Vorarlberg / 21.02.2018 • 17:10 Uhr / 2 Minuten Lesezeit

Bezau Nach langer, schwerer und mit Geduld ertragener Krankheit wurde Hans Stadelmann im Alter von 52 Jahren vom Schöpfer in den ewigen Frieden heimgeholt.

Hans wurde am 17. Jänner 1965 als zehntes von elf Kindern in die Familie von Erich und Katharina Stadelmann, geb. Metzler, in Bezau geboren.

Als Hans fünf Jahre alt war, starb sein Vater. Hans musste leider ohne Vater in der kinderreichen Familie groß werden. Er besuchte in Bezau die Pflichtschule und erlernte anschließend in Bizau in der Tischlerei Josef Feuerstein das Schreinerhandwerk. Danach verdiente er viele Jahre im Holzbauwerk Reuthe sein Geld.

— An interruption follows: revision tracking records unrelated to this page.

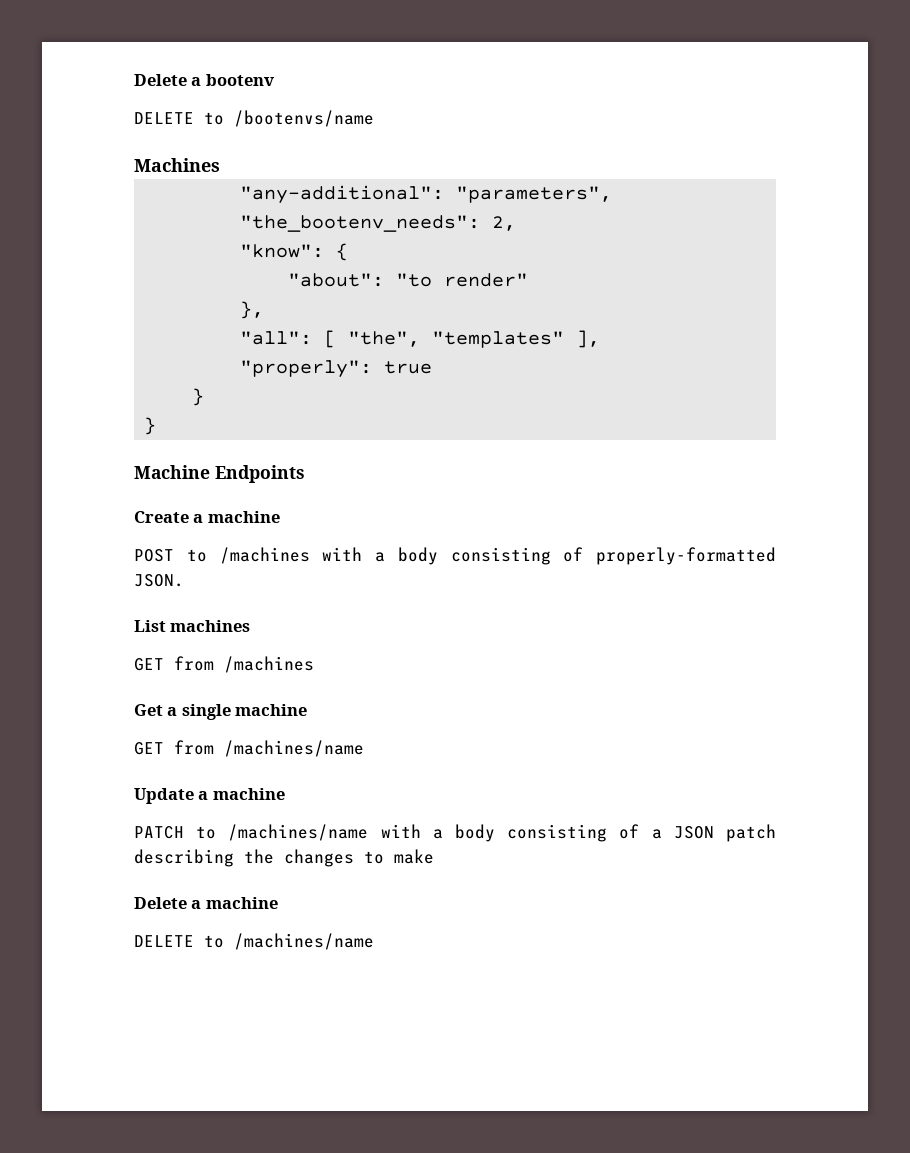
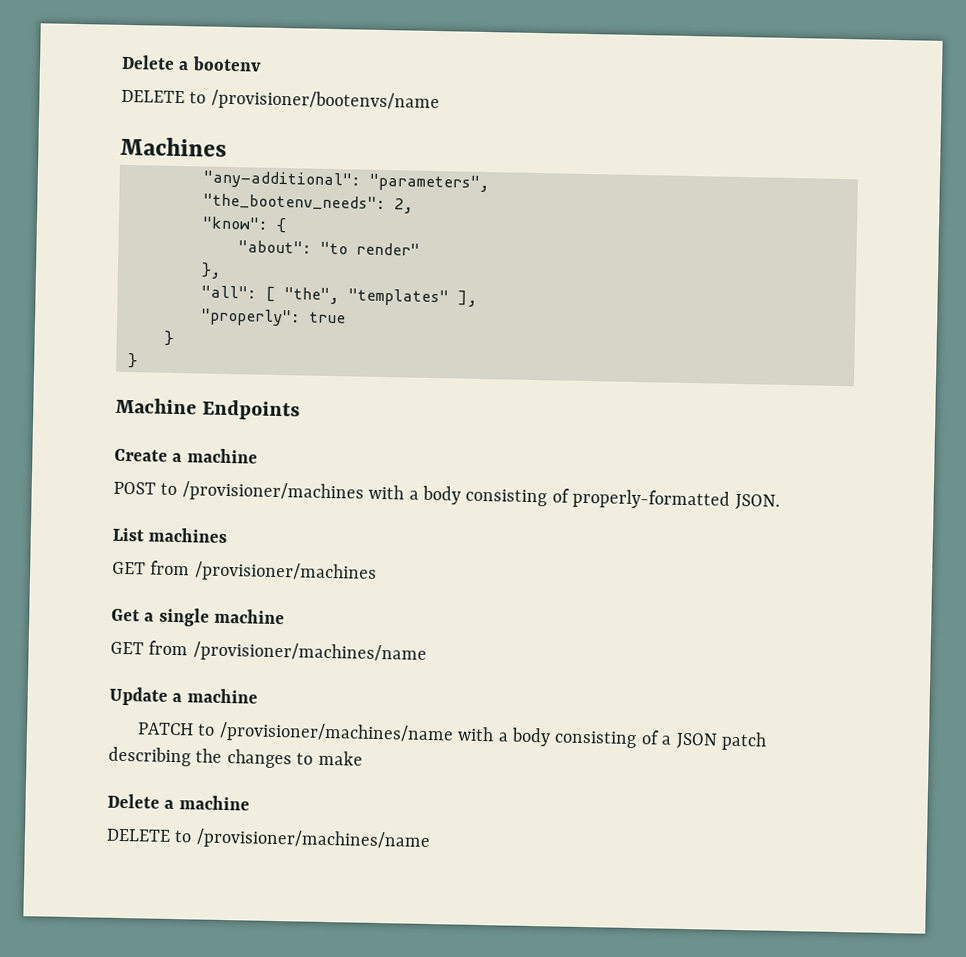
[234,110,374,127] /bootenvs/name -> [210,89,440,113] /provisioner/bootenvs/name
[219,547,310,564] /machines -> [181,481,364,503] /provisioner/machines
[224,656,314,673] /machines -> [193,561,377,583] /provisioner/machines
[224,740,364,757] /machines/name -> [192,641,427,664] /provisioner/machines/name
[228,824,369,841] /machines/name -> [218,721,454,745] /provisioner/machines/name
[234,933,374,950] /machines/name -> [195,828,431,852] /provisioner/machines/name

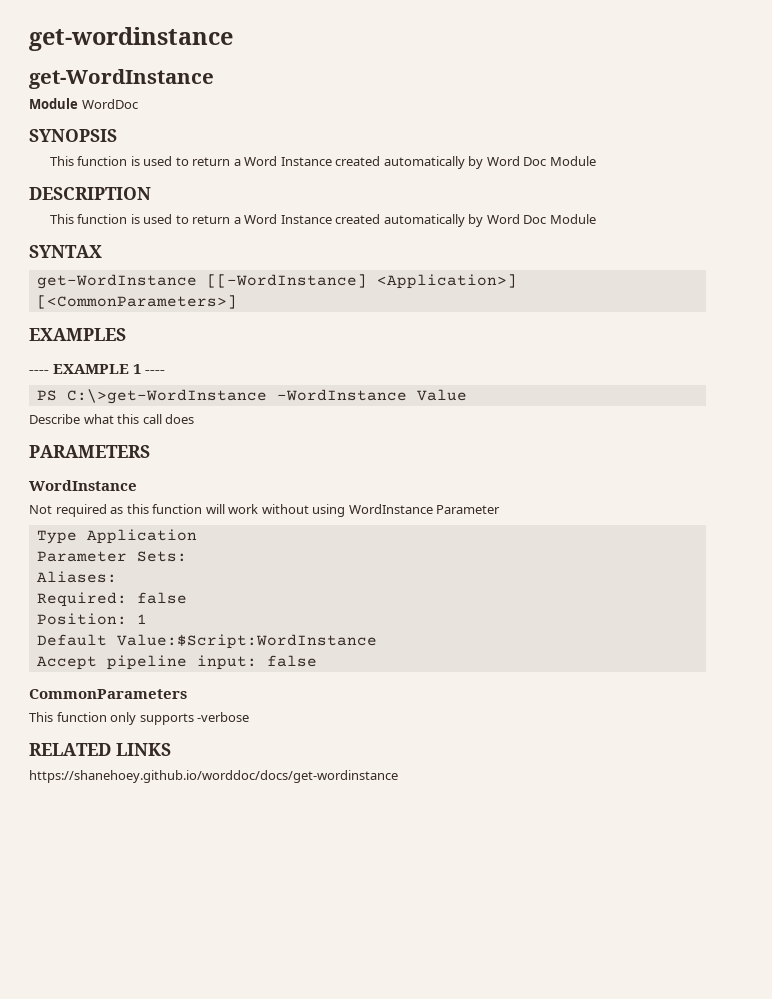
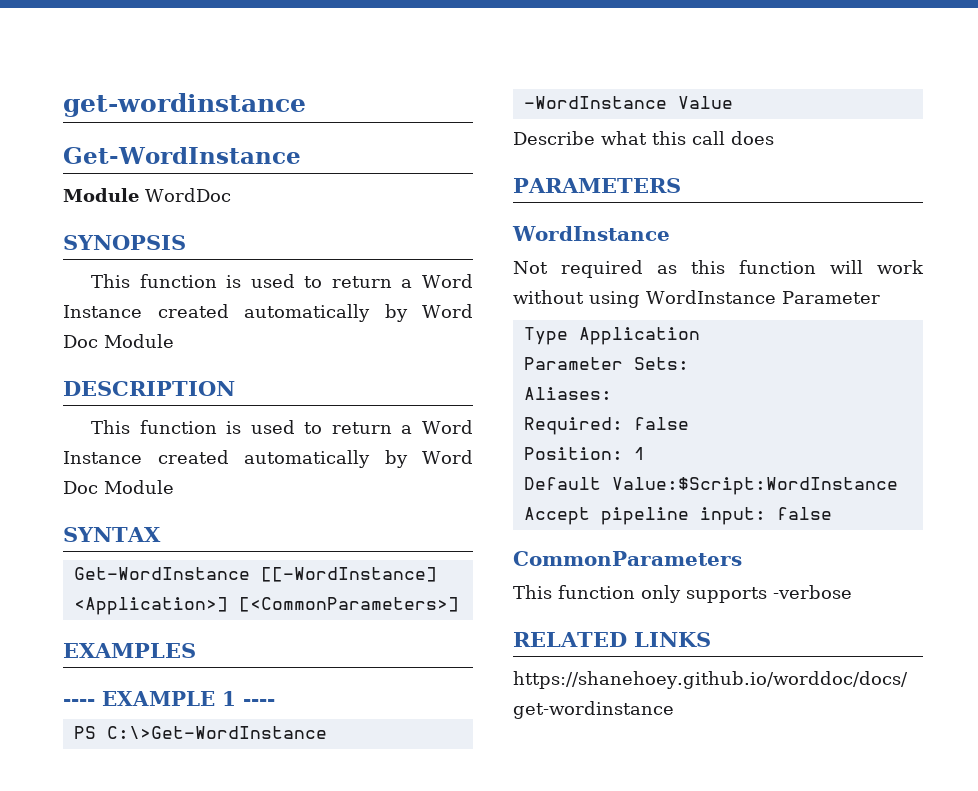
[29,69,214,89] get-WordInstance -> [63,147,301,164] Get-WordInstance
[36,274,197,289] get-WordInstance -> [73,567,250,580] Get-WordInstance
[66,389,267,404] C:\>get-WordInstance -> [106,726,327,739] C:\>Get-WordInstance

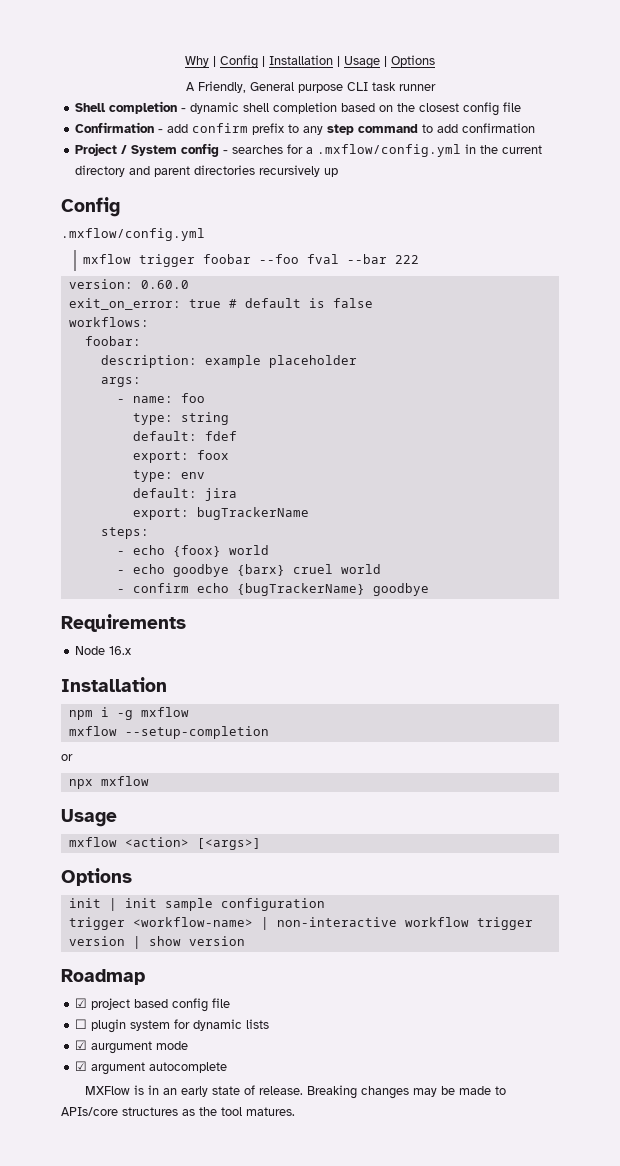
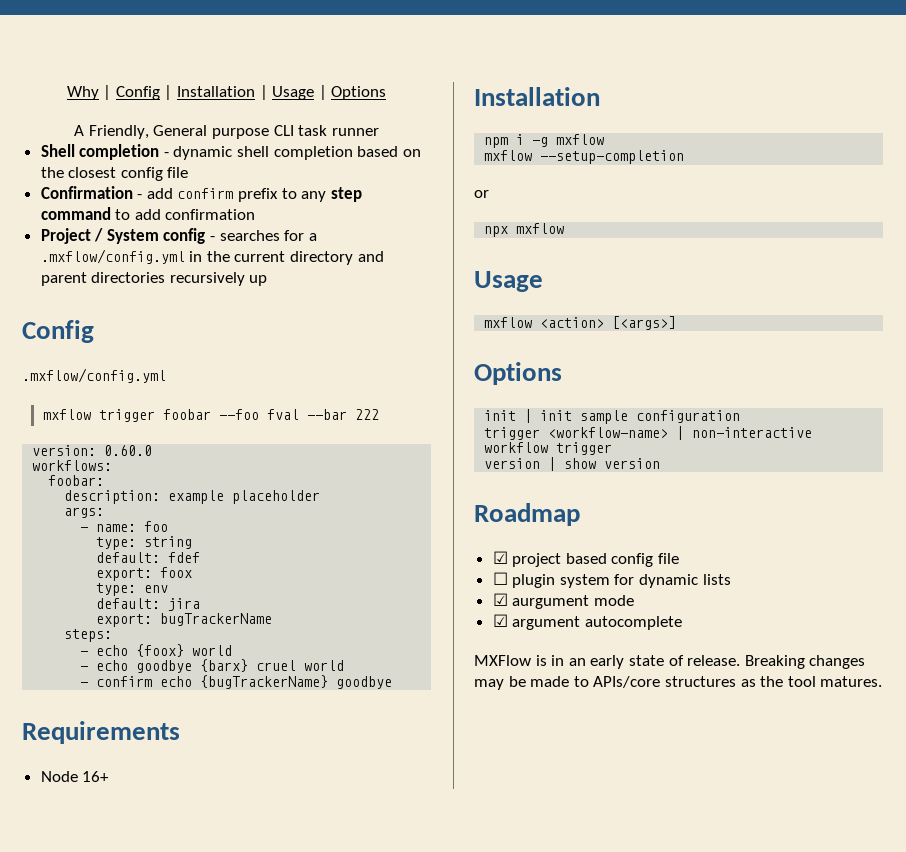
[68,298,373,310] // exit_on_error: true # default is false -> (153, 450) none
[109,646,132,655] 16.x -> [82,771,110,782] 16+

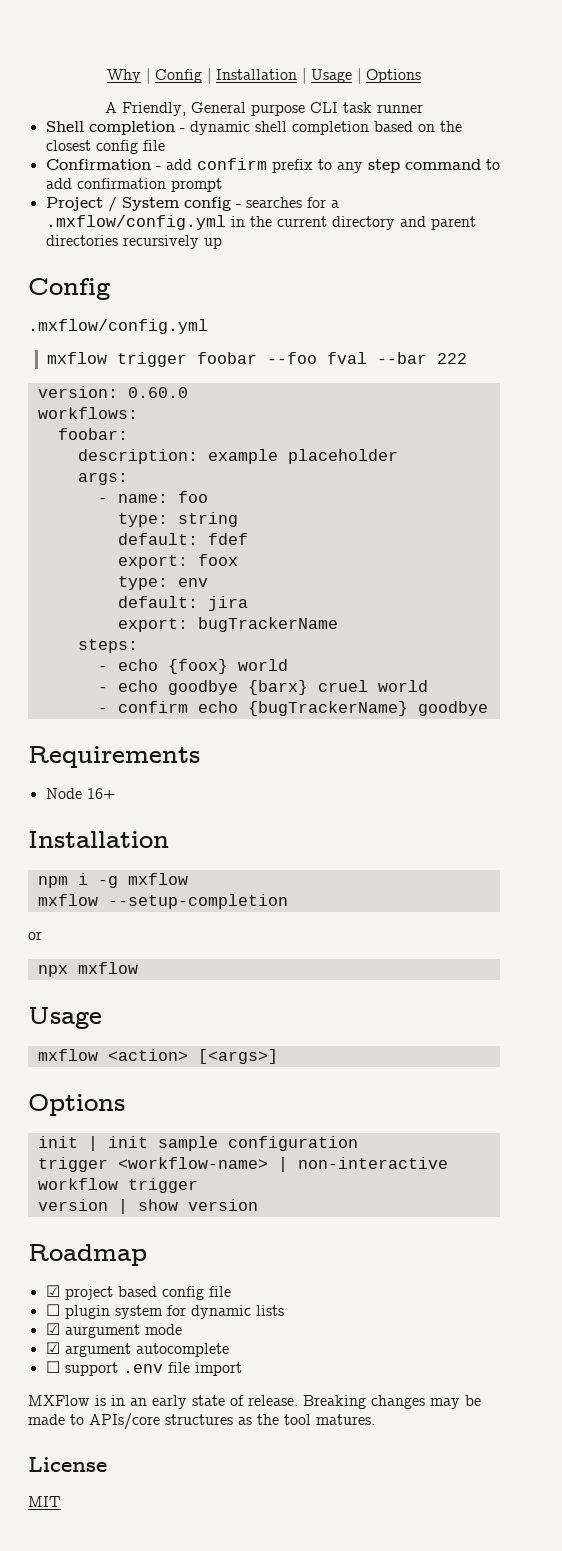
(256, 214) none -> [170,178,222,192] prompt
(682, 623) none -> [45,1361,242,1376] // ☐ support .env file import
(883, 681) none -> [28,1457,107,1472] [28,1496,61,1507] // License // MIT

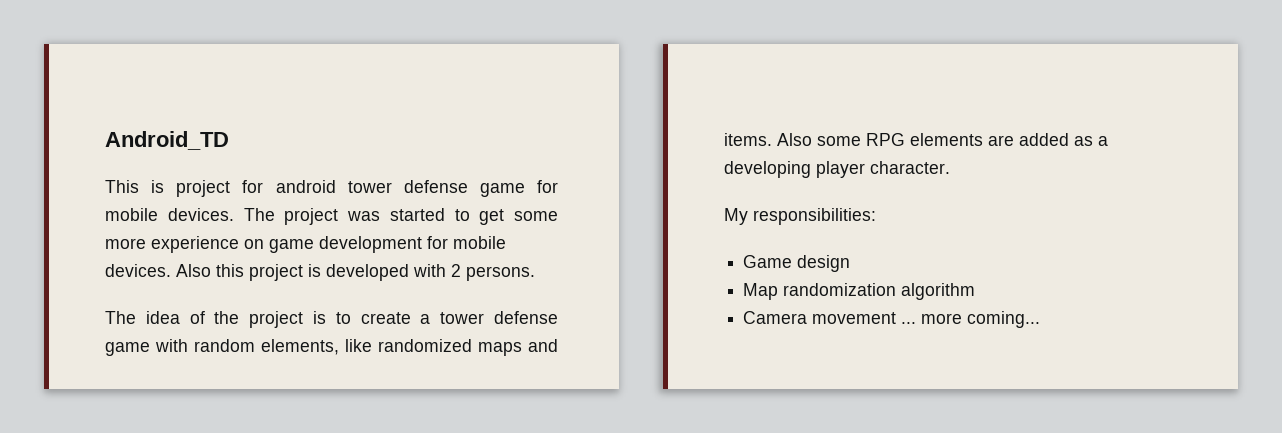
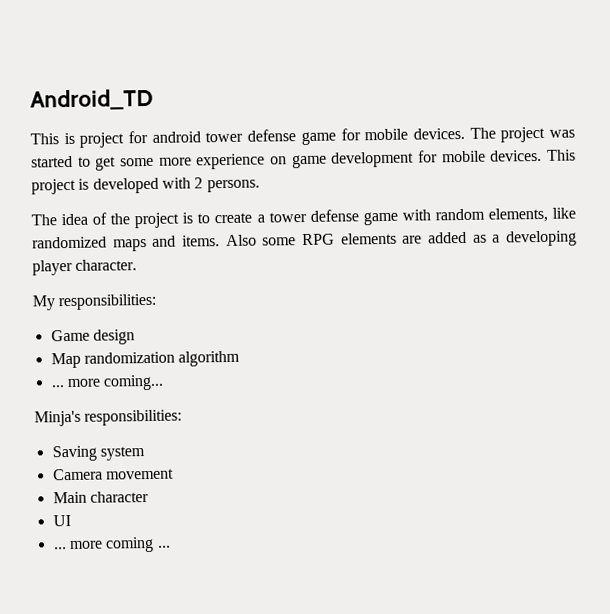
[176,264,244,277] Also this -> [547,149,576,161] This
[743,311,897,324] Camera movement -> (241, 358) none
(1041, 319) none -> [34,409,183,427] [51,445,145,462] [52,468,174,481] [52,491,149,504] [52,515,71,527] [53,536,171,553] // Minja's responsibilities: // Saving system // Camera movement // Main character // UI // ... more coming ...

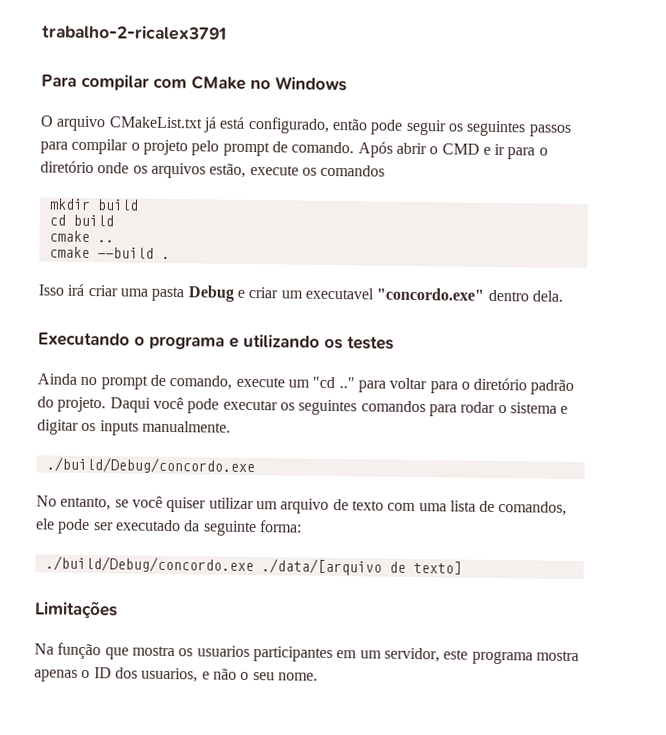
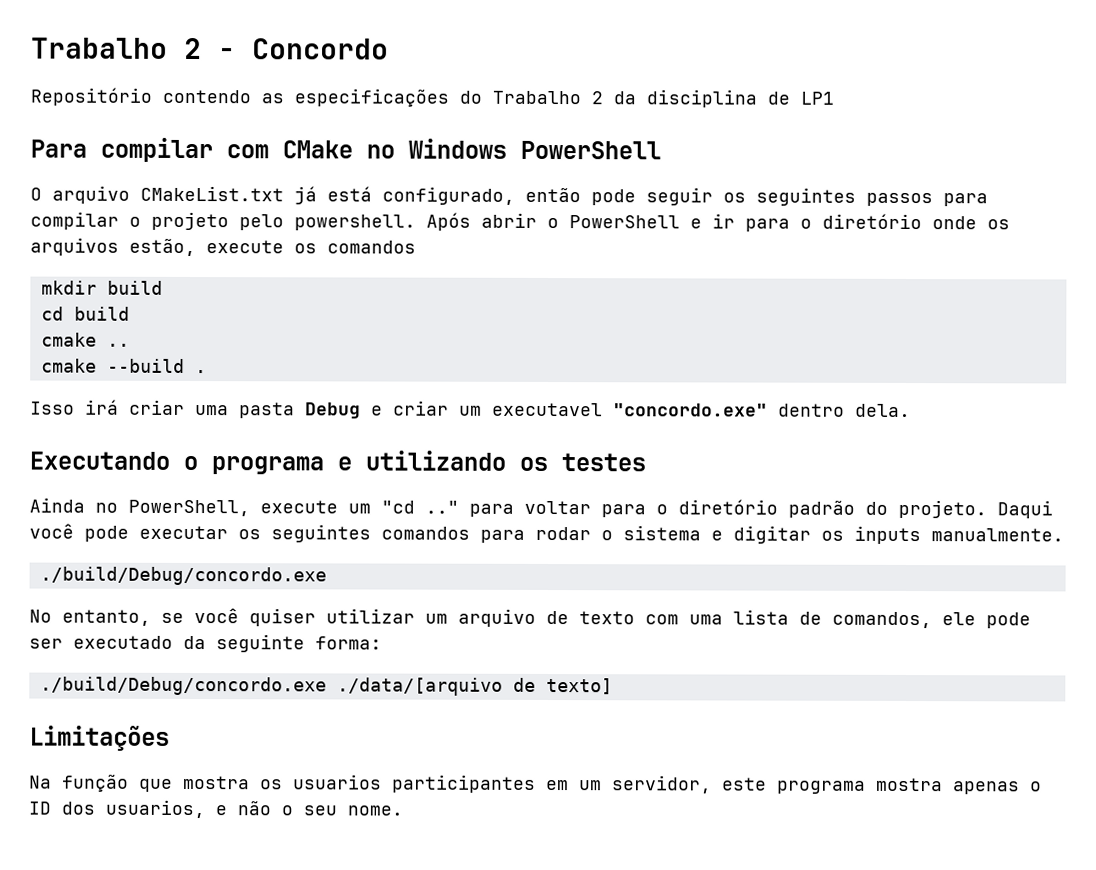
[41,24,227,41] trabalho-2-ricalex3791 -> [31,37,389,60] [30,87,834,108] Trabalho 2 - Concordo // Repositório contendo as especificações do Trabalho 2 da disciplina de LP1
(347, 84) none -> [520,140,661,160] PowerShell
[222,141,355,157] prompt de comando. -> [294,214,416,231] powershell.
[441,143,480,155] CMD -> [569,215,680,229] PowerShell
[100,374,233,390] prompt de comando, -> [128,499,250,517] PowerShell,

1993 heiratete er die aus der Schweiz stammende Simone Parschat und zog mit ihr in eine Wohnung in Reuthe. Aus dieser Verbindung stammen die drei Söhne Marcel, Jens und Kevin. Leider fand die Ehe kein glückliches Ende, und so zog Hans mit seinen drei schulpflichtigen Söhnen zu seiner Mutter nach Bezau. Er veränderte sich auch beruflich. Einige Jahre war er bei der Firma MEVO in Bersbuch und später im Sägewerk Natter in Bezau tätig. Vor drei Jahren wurde Hans schwer krebskrank und ein Teil der Lunge musste entfernt werden. Von da an erholte sich Hans leider nicht mehr, trug seine Krankheit aber mit Geduld bis zu seinem Tod.

Pfarrer Armin feierte einen würdigen Auferstehungsgottesdienst und veranschaulichte in seiner Predigt ein treffendes Lebensbild des Verstorbenen.

Der Gottesdienst wurde vom „Jos Chörle“ musikalisch begleitet. Amadeus Sutterlüty hielt als Jahrgänger des Verstorbenen eine eindrucksvolle Grabrede.

Allzu früh müssen seine Söhne nun auf den sorgenden Vater verzichten. Möge ihm Gott den ewigen Frieden schenken.